Don Gervase sacudió la cabeza y sonrió. Luego, su sonrisa dio paso a una risita, y esta, a repetidas carcajadas histéricas y desenfrenadas.
—¿Qué es tan gracioso?
—Tu inocencia, tu audaz inocencia —respondió, enjugándose los ojos—. Encantadora.
Pearl notó que se ruborizaba. El corazón se le aceleró.
—¿Qué… qué quiere decir?
—Yo no «hago propuestas». Yo no «pacto». Yo no «cumplo mis promesas». ¿De verdad crees que podría estar donde estoy si lo hubiera hecho? Qué ingenua eres. Y tú, Tom Scatterhorn. Pensaba que tenías más sentido común. Ahora ya no tenéis ninguna posibilidad de salir de Scarazand. Enseñadme vuestro patético amuleto. —Chasqueó los dedos con impaciencia—. Dádmelo. Quiero verlo.
Pearl miró a Tom sumido en la desesperación. Pese a todo, seguía aferrándose a la débil esperanza de que aquello pudiera dar resultado; de que, al verlo, don Gervase quizá cambiara de opinión.
—Por favor —le suplicó.
Lotus, los skrolls y don Gervase miraron a Tom con expectación.
—¡Venga! —espetó el glorioso líder.
Tom no tenía elección. Estaban rodeados. Había llegado la hora.
—Muy bien —dijo, hurgando en su bolsillo—. Aquí está, cójalo. Es suyo.
Don Gervase miró el objeto que Tom tenía en la mano y enarcó las cejas.

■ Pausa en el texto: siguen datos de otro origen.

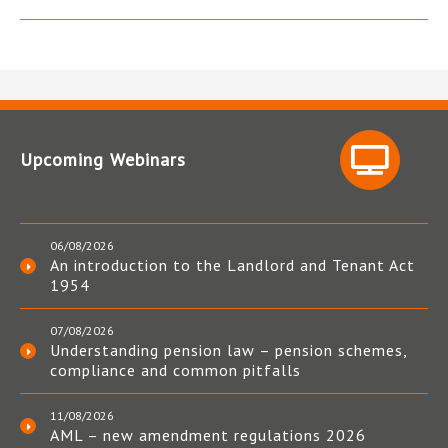
Upcoming Webinars
06/08/2026
An introduction to the Landlord and Tenant Act
1954
07/08/2026
Understanding pension law – pension schemes,
compliance and common pitfalls
11/08/2026
AML – new amendment regulations 2026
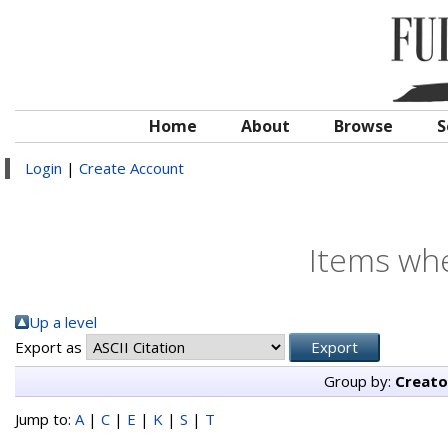
Home
About
Browse
S
Login
|
Create Account
Items whe
Up a level
Export as
Group by:
Creato
Jump to:
A
|
C
|
E
|
K
|
S
|
T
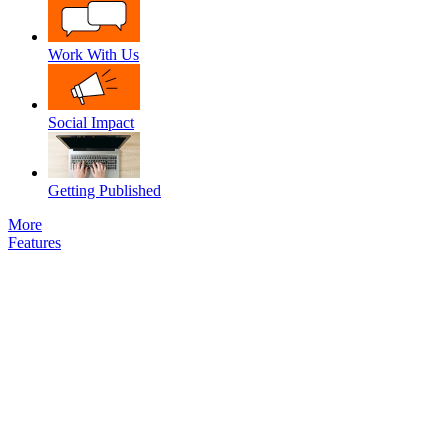
Work With Us
Social Impact
Getting Published
More
Features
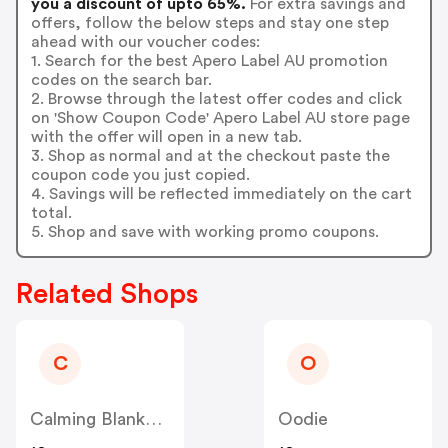
you a discount of upto 65%.
For extra savings and
offers, follow the below steps and stay one step
ahead with our voucher codes:
1. Search for the best Apero Label AU promotion
codes on the search bar.
2. Browse through the latest offer codes and click
on 'Show Coupon Code' Apero Label AU store page
with the offer will open in a new tab.
3. Shop as normal and at the checkout paste the
coupon code you just copied.
4. Savings will be reflected immediately on the cart
total.
5. Shop and save with working promo coupons.
Related Shops
C
O
Calming Blankets
Oodie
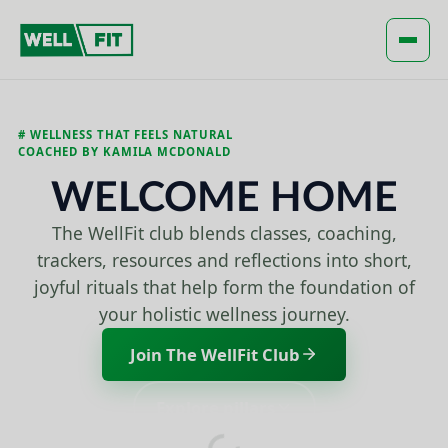
Global Header Works!
Open
# WELLNESS THAT FEELS NATURAL
COACHED BY KAMILA MCDONALD
WELCOME HOME
The WellFit club blends classes, coaching,
trackers, resources and reflections into short,
joyful rituals that help form the foundation of
your holistic wellness journey.
Join The WellFit Club
Explore pillars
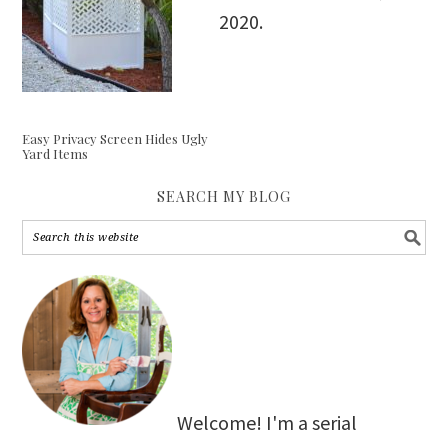
2020
.
Easy Privacy Screen Hides Ugly
Yard Items
SEARCH MY BLOG
Welcome! I'm a serial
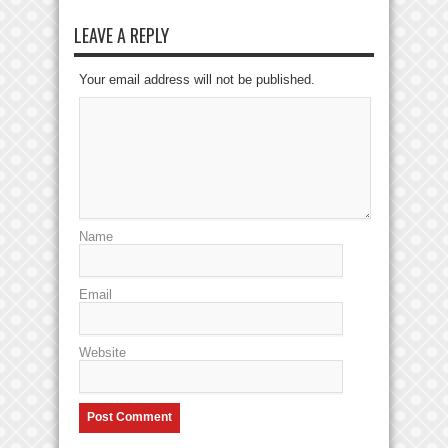
LEAVE A REPLY
Your email address will not be published.
Name
Email
Website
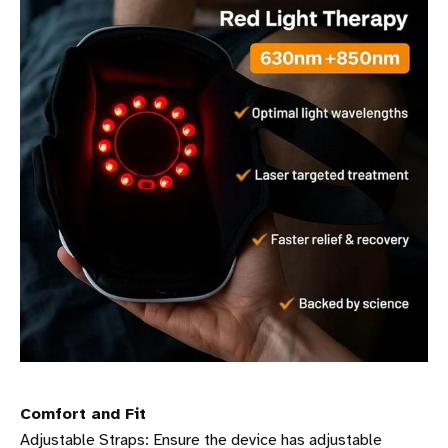
Comfort and Fit
Adjustable Straps: Ensure the device has adjustable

Pearl contuvo un grito y miró a Tom, sin comprender.
—E-e-espere —tartamudeó—. ¡No! Un momento, pero no, ese no es…
—¿El amuleto? —la interrumpió don Gervase, alzando una piedra de color rojo con una cara esculpida.

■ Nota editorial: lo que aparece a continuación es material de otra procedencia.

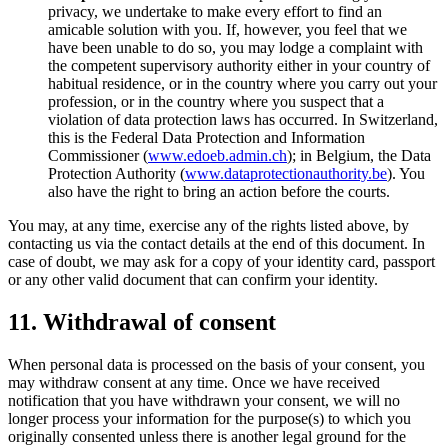
privacy, we undertake to make every effort to find an
amicable solution with you. If, however, you feel that we
have been unable to do so, you may lodge a complaint with
the competent supervisory authority either in your country of
habitual residence, or in the country where you carry out your
profession, or in the country where you suspect that a
violation of data protection laws has occurred. In Switzerland,
this is the Federal Data Protection and Information
Commissioner (
www.edoeb.admin.ch
); in Belgium, the Data
Protection Authority (
www.dataprotectionauthority.be
). You
also have the right to bring an action before the courts.
You may, at any time, exercise any of the rights listed above, by
contacting us via the contact details at the end of this document. In
case of doubt, we may ask for a copy of your identity card, passport
or any other valid document that can confirm your identity.
11. Withdrawal of consent
When personal data is processed on the basis of your consent, you
may withdraw consent at any time. Once we have received
notification that you have withdrawn your consent, we will no
longer process your information for the purpose(s) to which you
originally consented unless there is another legal ground for the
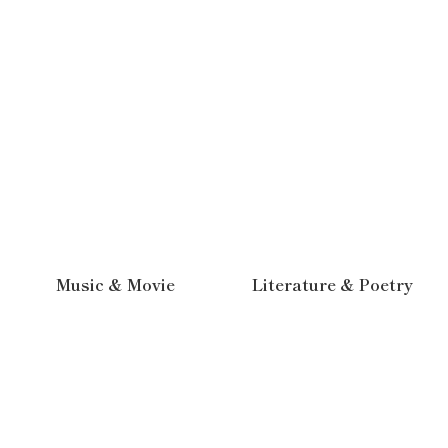
Music & Movie
Literature & Poetry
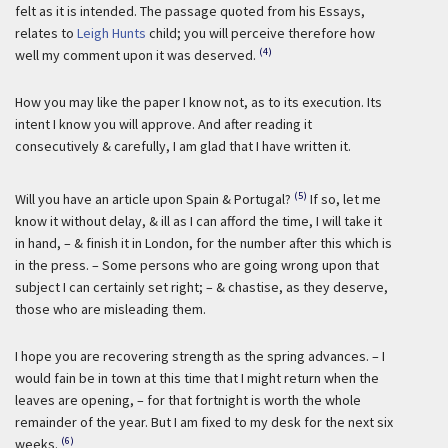
felt as it is intended. The passage quoted from his Essays,
relates to
Leigh Hunts
child; you will perceive therefore how
(4)
well my comment upon it was deserved.
How you may like the paper I know not, as to its execution. Its
intent I know you will approve. And after reading it
consecutively & carefully, I am glad that I have written it.
(5)
Will you have an article upon Spain & Portugal?
If so, let me
know it without delay, & ill as I can afford the time, I will take it
in hand, – & finish it in London, for the number after this which is
in the press. – Some persons who are going wrong upon that
subject I can certainly set right; – & chastise, as they deserve,
those who are misleading them.
I hope you are recovering strength as the spring advances. – I
would fain be in town at this time that I might return when the
leaves are opening, – for that fortnight is worth the whole
remainder of the year. But I am fixed to my desk for the next six
(6)
weeks.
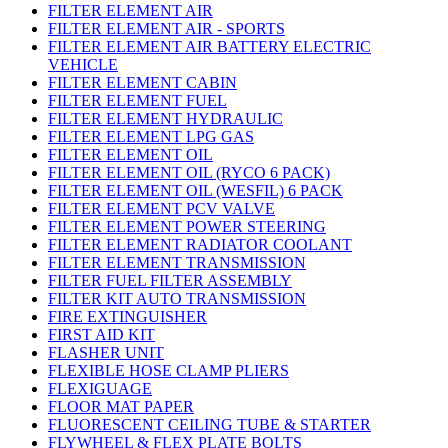
FILTER ELEMENT AIR
FILTER ELEMENT AIR - SPORTS
FILTER ELEMENT AIR BATTERY ELECTRIC
VEHICLE
FILTER ELEMENT CABIN
FILTER ELEMENT FUEL
FILTER ELEMENT HYDRAULIC
FILTER ELEMENT LPG GAS
FILTER ELEMENT OIL
FILTER ELEMENT OIL (RYCO 6 PACK)
FILTER ELEMENT OIL (WESFIL) 6 PACK
FILTER ELEMENT PCV VALVE
FILTER ELEMENT POWER STEERING
FILTER ELEMENT RADIATOR COOLANT
FILTER ELEMENT TRANSMISSION
FILTER FUEL FILTER ASSEMBLY
FILTER KIT AUTO TRANSMISSION
FIRE EXTINGUISHER
FIRST AID KIT
FLASHER UNIT
FLEXIBLE HOSE CLAMP PLIERS
FLEXIGUAGE
FLOOR MAT PAPER
FLUORESCENT CEILING TUBE & STARTER
FLYWHEEL & FLEX PLATE BOLTS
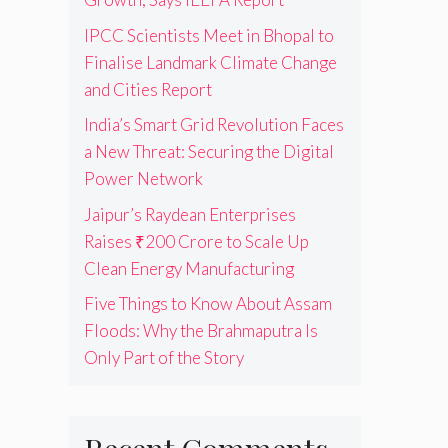
IPCC Scientists Meet in Bhopal to
Finalise Landmark Climate Change
and Cities Report
India’s Smart Grid Revolution Faces
a New Threat: Securing the Digital
Power Network
Jaipur’s Raydean Enterprises
Raises ₹200 Crore to Scale Up
Clean Energy Manufacturing
Five Things to Know About Assam
Floods: Why the Brahmaputra Is
Only Part of the Story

Pearl lanzó una mirada a Tom, quien, sin apenas mover los ojos, le señaló la golondrina que goijeaba por encima de ellos. No entendía…
—Hum… Pero no, no…
—Scurf —bufó Lotus, percibiendo la confusión—, ¿es este?
El tendero tragó saliva, aterrorizado.
—Responde correctamente si valoras la poca vida que te queda. ¿Era este el amuleto con el que estas personas han huido de tu tienda?

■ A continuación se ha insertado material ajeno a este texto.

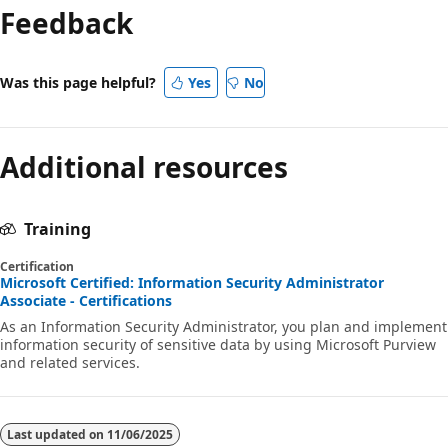
Feedback
Was this page helpful?
Yes
No
Additional resources
Training
Certification
Microsoft Certified: Information Security Administrator
Associate - Certifications
As an Information Security Administrator, you plan and implement
information security of sensitive data by using Microsoft Purview
and related services.
Last updated on
11/06/2025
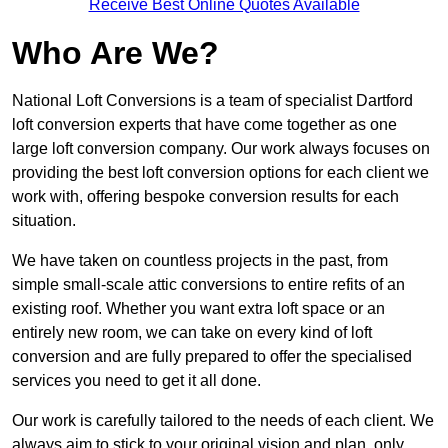
Receive Best Online Quotes Available
Who Are We?
National Loft Conversions is a team of specialist Dartford
loft conversion experts that have come together as one
large loft conversion company. Our work always focuses on
providing the best loft conversion options for each client we
work with, offering bespoke conversion results for each
situation.
We have taken on countless projects in the past, from
simple small-scale attic conversions to entire refits of an
existing roof. Whether you want extra loft space or an
entirely new room, we can take on every kind of loft
conversion and are fully prepared to offer the specialised
services you need to get it all done.
Our work is carefully tailored to the needs of each client. We
always aim to stick to your original vision and plan, only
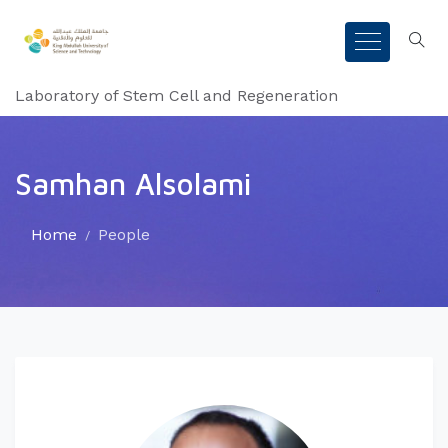
Laboratory of Stem Cell and Regeneration
Samhan Alsolami
Home
People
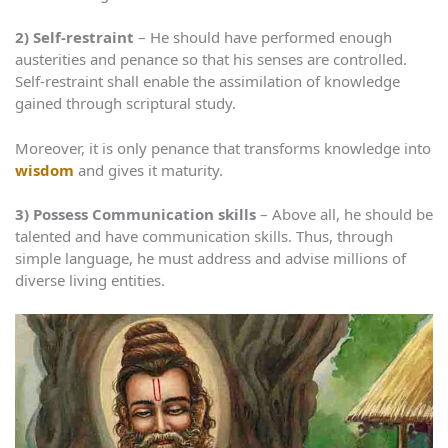
2)
Self-restraint
– He should have performed enough
austerities and penance so that his senses are controlled.
Self-restraint shall enable the assimilation of knowledge
gained through scriptural study.
Moreover, it is only penance that transforms knowledge into
wisdom
and gives it maturity.
3)
Possess Communication skills
– Above all, he should be
talented and have communication skills. Thus, through
simple language, he must address and advise millions of
diverse living entities.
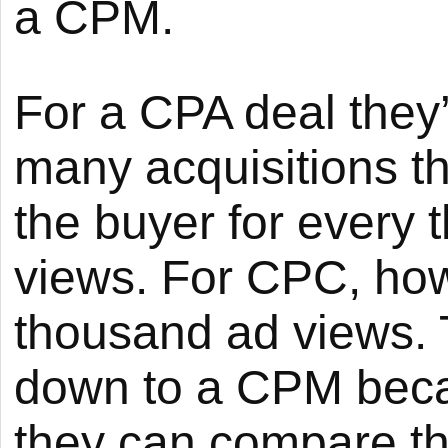
a CPM.
For a CPA deal they
many acquisitions t
the buyer for every
views. For CPC, how
thousand ad views. T
down to a CPM beca
they can compare th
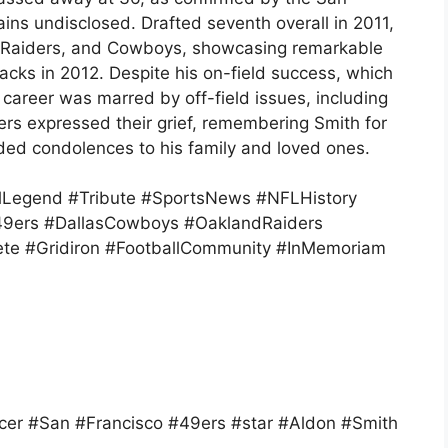
ins undisclosed. Drafted seventh overall in 2011,
, Raiders, and Cowboys, showcasing remarkable
sacks in 2012. Despite his on-field success, which
 career was marred by off-field issues, including
ers expressed their grief, remembering Smith for
nded condolences to his family and loved ones.
lLegend #Tribute #SportsNews #NFLHistory
49ers #DallasCowboys #OaklandRaiders
ete #Gridiron #FootballCommunity #InMemoriam
er #San #Francisco #49ers #star #Aldon #Smith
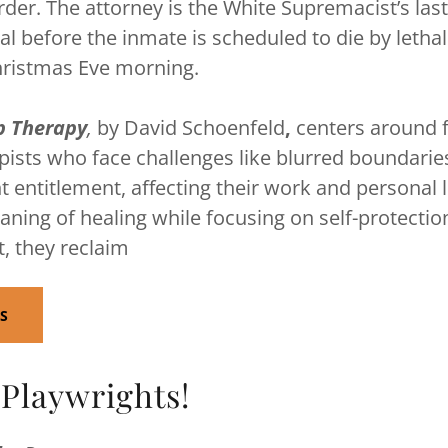
der. The attorney is the White Supremacist’s last
 before the inmate is scheduled to die by lethal 
hristmas Eve morning.
p Therapy
,
by David Schoenfeld
,
centers around 
ists who face challenges like blurred boundarie
nt entitlement, affecting their work and personal 
aning of healing while focusing on self-protecti
t, they reclaim
TS
 Playwrights!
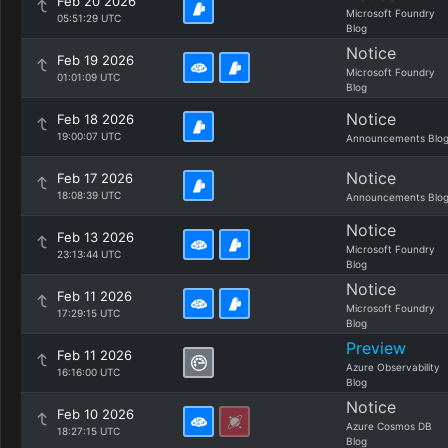
Feb 20 2026
Microsoft Foundry
05:51:29 UTC
Blog
Notice
Feb 19 2026
Microsoft Foundry
01:01:09 UTC
Blog
Notice
Feb 18 2026
19:00:07 UTC
Announcements Blo
Notice
Feb 17 2026
18:08:39 UTC
Announcements Blo
Notice
Feb 13 2026
Microsoft Foundry
23:13:44 UTC
Blog
Notice
Feb 11 2026
Microsoft Foundry
17:29:15 UTC
Blog
Preview
Feb 11 2026
Azure Observability
16:16:00 UTC
Blog
Notice
Feb 10 2026
Azure Cosmos DB
18:27:15 UTC
Blog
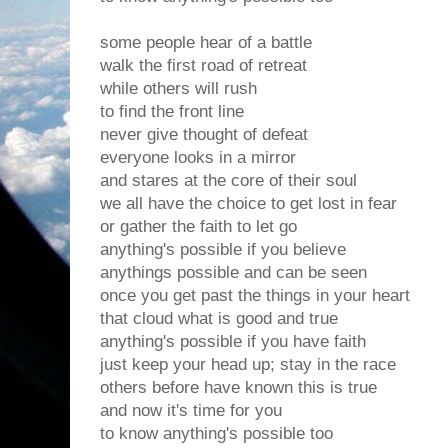
some people hear of a battle
walk the first road of retreat
while others will rush
to find the front line
never give thought of defeat
everyone looks in a mirror
and stares at the core of their soul
we all have the choice to get lost in fear
or gather the faith to let go
anything's possible if you believe
anythings possible and can be seen
once you get past the things in your heart
that cloud what is good and true
anything's possible if you have faith
just keep your head up; stay in the race
others before have known this is true
and now it's time for you
to know anything's possible too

Scurf arrugó la frente; de pronto, estaba muy confuso.
—Lo siento, señorita, pero ¿se refiere a que…?
—¡Responde correctamente, idiota! —chilló Lotus—. Estos son los fugitivos que han estado en tu tienda, ¿correcto?
—Sí, señorita.
—Se han marchado de tu tienda con un amuleto, ¿correcto?
—Sí, señorita.
—¿Se han llevado ese amuleto?
Scurf estaba tan aterrorizado y desconcertado que era incapaz de mirar a Lotus, la cual lo estaba fulminando con la mirada. Escudriñó la piedra roja con una cara esculpida que don Gervase tenía en la mano.
—Sí, sí, sí, se han llevado ese amuleto de la tienda, señorita. Es solo que…
—Está bien —dijo Lotus con aire triunfal.
Scurf estaba tan acobardado que no osó decir nada más. Pearl miró a Tom y sus ojos le dijeron que mantuviera la boca cerrada. La golondrina seguía gorjeando con agitación por encima de ellos.
—Bien —bramó don Gervase con impaciencia—. Esto ya dura demasiado. Llévate esta baratija y mándalos a la cárcel.
—¿La cárcel? —Lotus lo miró con incredulidad—. ¿La cárcel? ¿Te das cuenta de dónde han estado? ¡Otros han muerto por menos!
Don Gervase se quedó un momento callado, valorando lo que decía Lotus.
—Muy bien, Lotus. Tu espíritu de venganza es admirable. Tendrá que ser otra cosa.
Lotus gruñó en tono de aprobación y el glorioso líder se volvió hacia la luminosa cueva, pensando. Tenía que ser algo inusual… De pronto, tuvo una idea.
—¿Por qué no le damos una posibilidad?
—¿En qué sentido?
—Como aperitivo antes del número principal.
Lotus lo miró y la cara se le iluminó con una desagradable sonrisa de labios apretados.
—Entonces…
—Desde luego. Es esta noche, ¿no? Y, teniendo en cuenta quién participa, opino que sería todo un espectáculo, ¿tú no?
—Ingenioso —observó Lotus, soltando una risita infantil.
—Bien —dijo don Gervase, sonriendo—. Al menos, coincidimos en algo.
Scurf y el señor Winston, percibiendo que su suerte había cambiado, comenzaron a sonreír neciamente.
—¿De qué hablan? —preguntó Pearl—. ¿Qué ocurre?
Don Gervase la miró con gélida curiosidad.
—Jovencita, vuestras cortas vidas acaban de hacerse bastante más cortas. Reserva la grandeza que hayas podido alcanzar en vida para tu muerte.
Chasqueó los dedos y, al instante, dos skrolls encapuchados sujetaron férreamente a Tom y a Pearl.
—Llevadlos arriba —vociferó—. Llevadlos al estadio.